I'll let you translate the read_lock etc ;)

@madcoder @nicolas17 Linux has flock(1), which actually supports both exclusive (-x) and shared (-s) locks, so that would work out of the box.

BSD lockf(1) doesn't seem to yield much over mkdir(1).

So I guess the portable solution would be:

mutex_lock()
{
while ! mkdir "$lck_path.w"; do
sleep 1;
done;
}

mutex_unlock()
{
rmdir "$lck_path.w";
}

write_lock()
{
while true; do
mutex_lock;
if ! [ -s "$lck_path.r" ]; then
break;
fi;
mutex_unlock;
sleep 1;
done;
}

write_unlock()
{
mutex_unlock;
}

read_lock()
{
mutex_lock;
echo >>"$lck_path.r";
mutex_unlock;
}

read_unlock()
{
mutex_lock;
truncate -s -1 "$lck_path.r";
mutex_unlock;
}
  • Lock consists of a directory and a file, side by side
  • Directory acts as s mutex, acquired with mkdir, released with rmdir
  • Mutex must be held for any operations on the file, even read
  • Readers take the mutex, either append to (lock) or remove from (unlock) the file one character/line, then drop the mutex again.
  • Writers take the mutex, then make sure the file is zero-sized.
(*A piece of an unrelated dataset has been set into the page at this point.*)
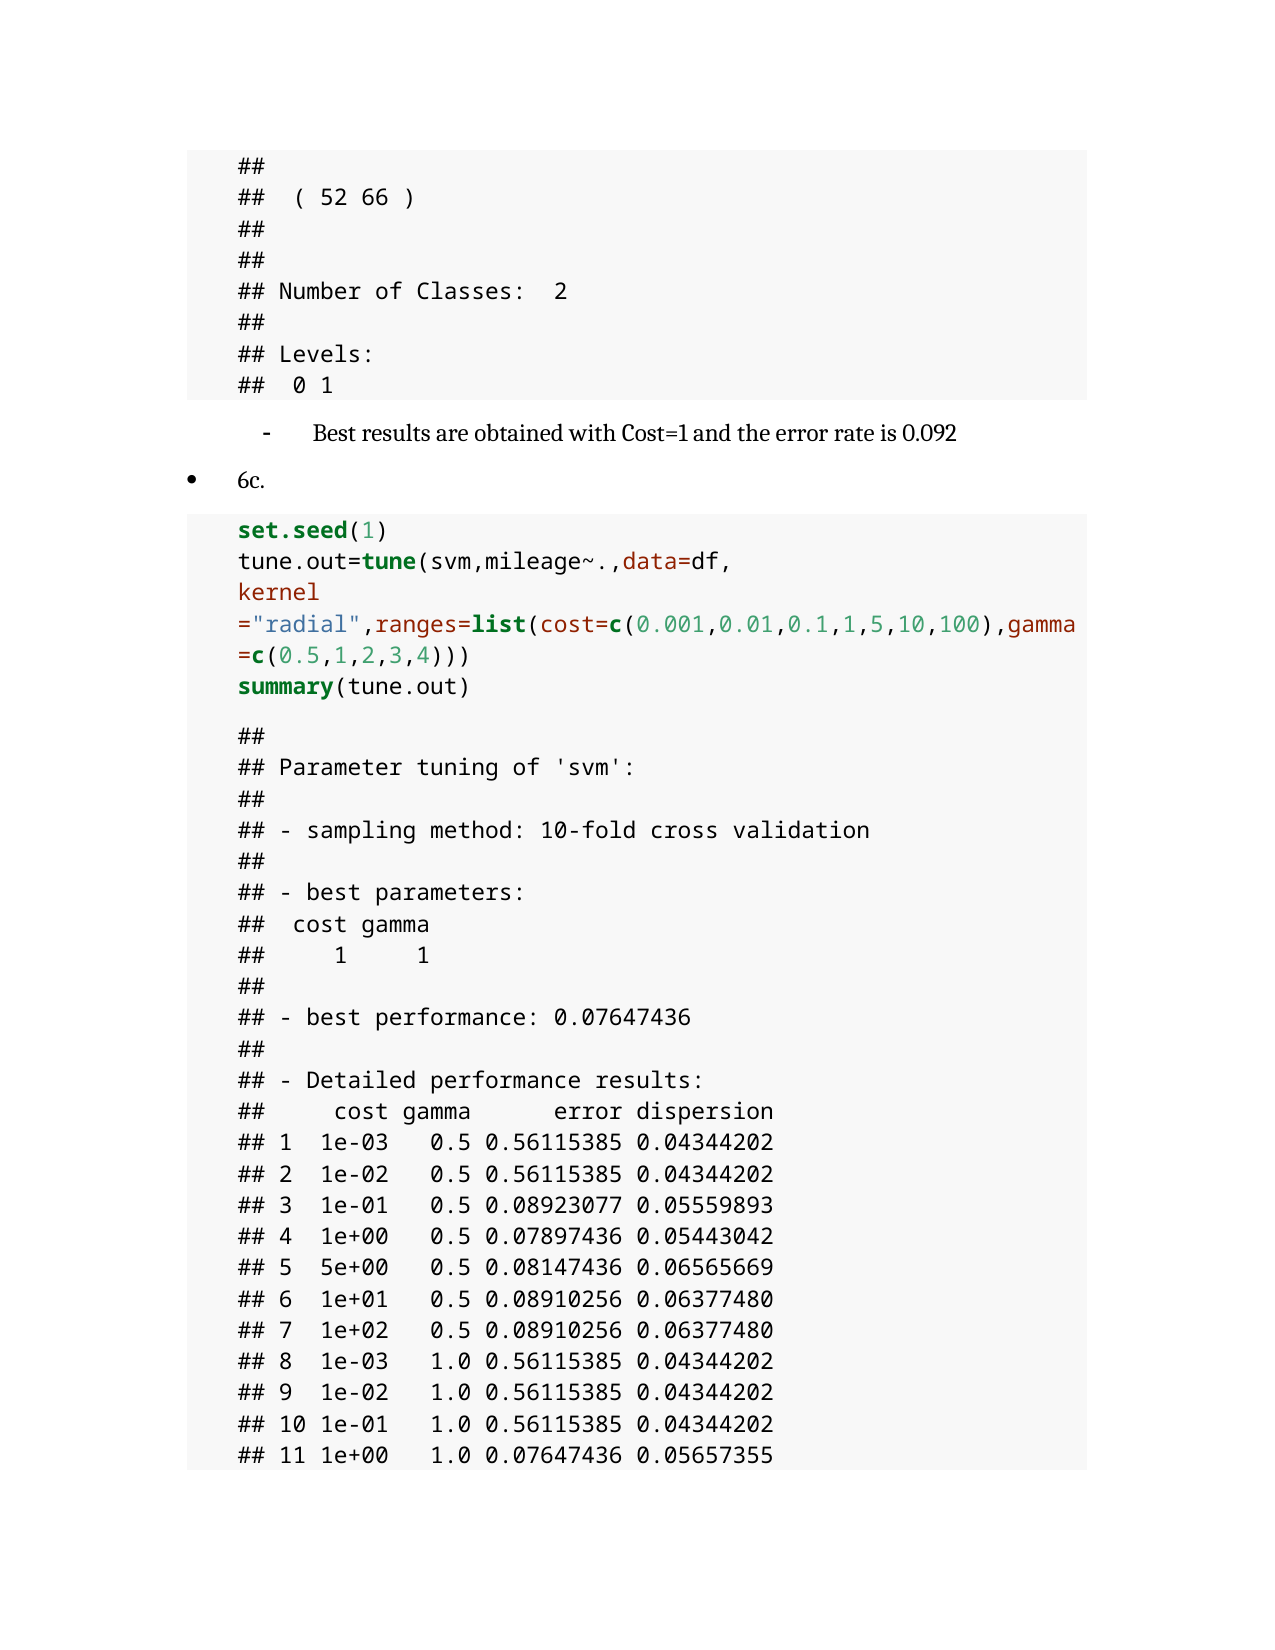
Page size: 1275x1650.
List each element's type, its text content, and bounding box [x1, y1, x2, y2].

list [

They keep the mutex for their entire work and only drop it once they want to release the write-lock.

Of course reader-biased and not very efficient, but... should be safe? truncate might need a manual replacement for systems other than BSD and Linux, but ehh...
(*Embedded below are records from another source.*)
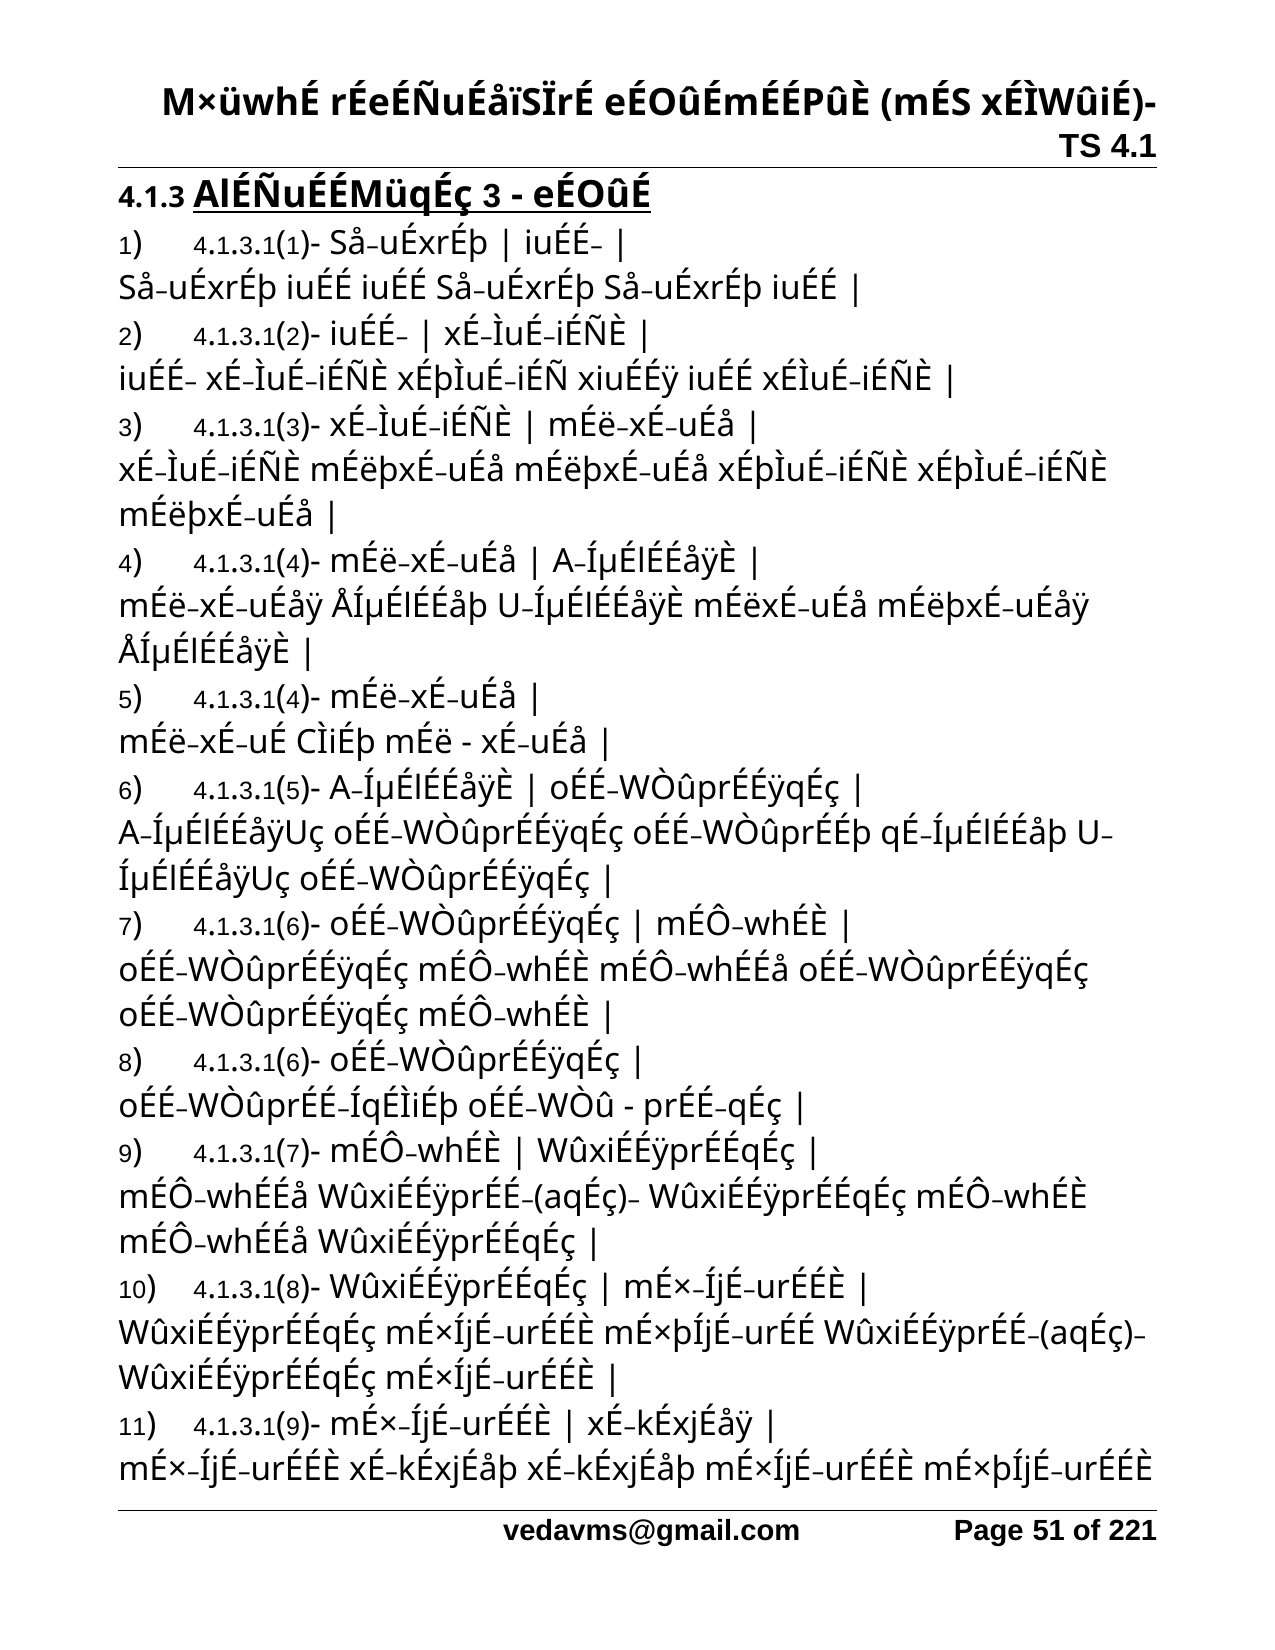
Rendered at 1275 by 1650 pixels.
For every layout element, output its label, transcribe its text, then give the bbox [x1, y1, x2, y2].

subtitle AlÉÑuÉÉMüqÉç 3 - eÉOûÉ [118, 168, 1157, 219]
text Så–uÉxrÉþ iuÉÉ iuÉÉ Så–uÉxrÉþ Så–uÉxrÉþ iuÉÉ | [118, 264, 1157, 309]
text mÉë–xÉ–uÉ CÌiÉþ mÉë - xÉ–uÉå | [118, 718, 1157, 764]
text 8) 4.1.3.1(6)- oÉÉ–WÒûprÉÉÿqÉç | [118, 1036, 1157, 1082]
text mÉë–xÉ–uÉåÿ ÅÍµÉlÉÉåþ U–ÍµÉlÉÉåÿÈ mÉëxÉ–uÉå mÉëþxÉ–uÉåÿ ÅÍµÉlÉÉåÿÈ | [118, 582, 1157, 673]
text A–ÍµÉlÉÉåÿUç oÉÉ–WÒûprÉÉÿqÉç oÉÉ–WÒûprÉÉþ qÉ–ÍµÉlÉÉåþ U–ÍµÉlÉÉåÿUç oÉÉ–WÒûprÉÉÿqÉç | [118, 809, 1157, 900]
text 1) 4.1.3.1(1)- Så–uÉxrÉþ | iuÉÉ– | [118, 219, 1157, 264]
text 9) 4.1.3.1(7)- mÉÔ–whÉÈ | WûxiÉÉÿprÉÉqÉç | [118, 1127, 1157, 1172]
text 7) 4.1.3.1(6)- oÉÉ–WÒûprÉÉÿqÉç | mÉÔ–whÉÈ | [118, 900, 1157, 945]
text 10) 4.1.3.1(8)- WûxiÉÉÿprÉÉqÉç | mÉ×–ÍjÉ–urÉÉÈ | [118, 1263, 1157, 1309]
text oÉÉ–WÒûprÉÉ–ÍqÉÌiÉþ oÉÉ–WÒû - prÉÉ–qÉç | [118, 1082, 1157, 1127]
text oÉÉ–WÒûprÉÉÿqÉç mÉÔ–whÉÈ mÉÔ–whÉÉå oÉÉ–WÒûprÉÉÿqÉç oÉÉ–WÒûprÉÉÿqÉç mÉÔ–whÉÈ | [118, 945, 1157, 1036]
text 4) 4.1.3.1(4)- mÉë–xÉ–uÉå | A–ÍµÉlÉÉåÿÈ | [118, 537, 1157, 582]
text 11) 4.1.3.1(9)- mÉ×–ÍjÉ–urÉÉÈ | xÉ–kÉxjÉåÿ | [118, 1399, 1157, 1445]
text mÉÔ–whÉÉå WûxiÉÉÿprÉÉ–(aqÉç)– WûxiÉÉÿprÉÉqÉç mÉÔ–whÉÈ mÉÔ–whÉÉå WûxiÉÉÿprÉÉqÉç | [118, 1172, 1157, 1263]
text 3) 4.1.3.1(3)- xÉ–ÌuÉ–iÉÑÈ | mÉë–xÉ–uÉå | [118, 400, 1157, 446]
text 6) 4.1.3.1(5)- A–ÍµÉlÉÉåÿÈ | oÉÉ–WÒûprÉÉÿqÉç | [118, 764, 1157, 809]
text mÉ×–ÍjÉ–urÉÉÈ xÉ–kÉxjÉåþ xÉ–kÉxjÉåþ mÉ×ÍjÉ–urÉÉÈ mÉ×þÍjÉ–urÉÉÈ xÉ–kÉxjÉåÿ | [118, 1445, 1157, 1490]
text 5) 4.1.3.1(4)- mÉë–xÉ–uÉå | [118, 673, 1157, 718]
text xÉ–ÌuÉ–iÉÑÈ mÉëþxÉ–uÉå mÉëþxÉ–uÉå xÉþÌuÉ–iÉÑÈ xÉþÌuÉ–iÉÑÈ mÉëþxÉ–uÉå | [118, 446, 1157, 537]
text WûxiÉÉÿprÉÉqÉç mÉ×ÍjÉ–urÉÉÈ mÉ×þÍjÉ–urÉÉ WûxiÉÉÿprÉÉ–(aqÉç)– WûxiÉÉÿprÉÉqÉç mÉ×ÍjÉ–urÉÉÈ | [118, 1309, 1157, 1399]
text iuÉÉ– xÉ–ÌuÉ–iÉÑÈ xÉþÌuÉ–iÉÑ xiuÉÉÿ iuÉÉ xÉÌuÉ–iÉÑÈ | [118, 355, 1157, 400]
text 2) 4.1.3.1(2)- iuÉÉ– | xÉ–ÌuÉ–iÉÑÈ | [118, 309, 1157, 355]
@madcoder @nicolas17 using files vs directories is a very elegant solution, and on Linux this might actually work... but on BSD, mv -n is not atomic, so two writers could race each other. I know the renameatx_np syscall supports RENAME_EXCL, but mv doesn't use that. I'm not entirely sure that GNU mv -n is atomic, but at least there is a RENAME_NOREPLACE in some code it calls into, so it's at least plausible.
@siguza @nicolas17 thank you. I was proud of myself I shall say
@siguza @nicolas17 and what you want is not rename really it’s creating the file. Touch(1) didn’t seem to give you any way to do that. I didn’t look at other ways to do it.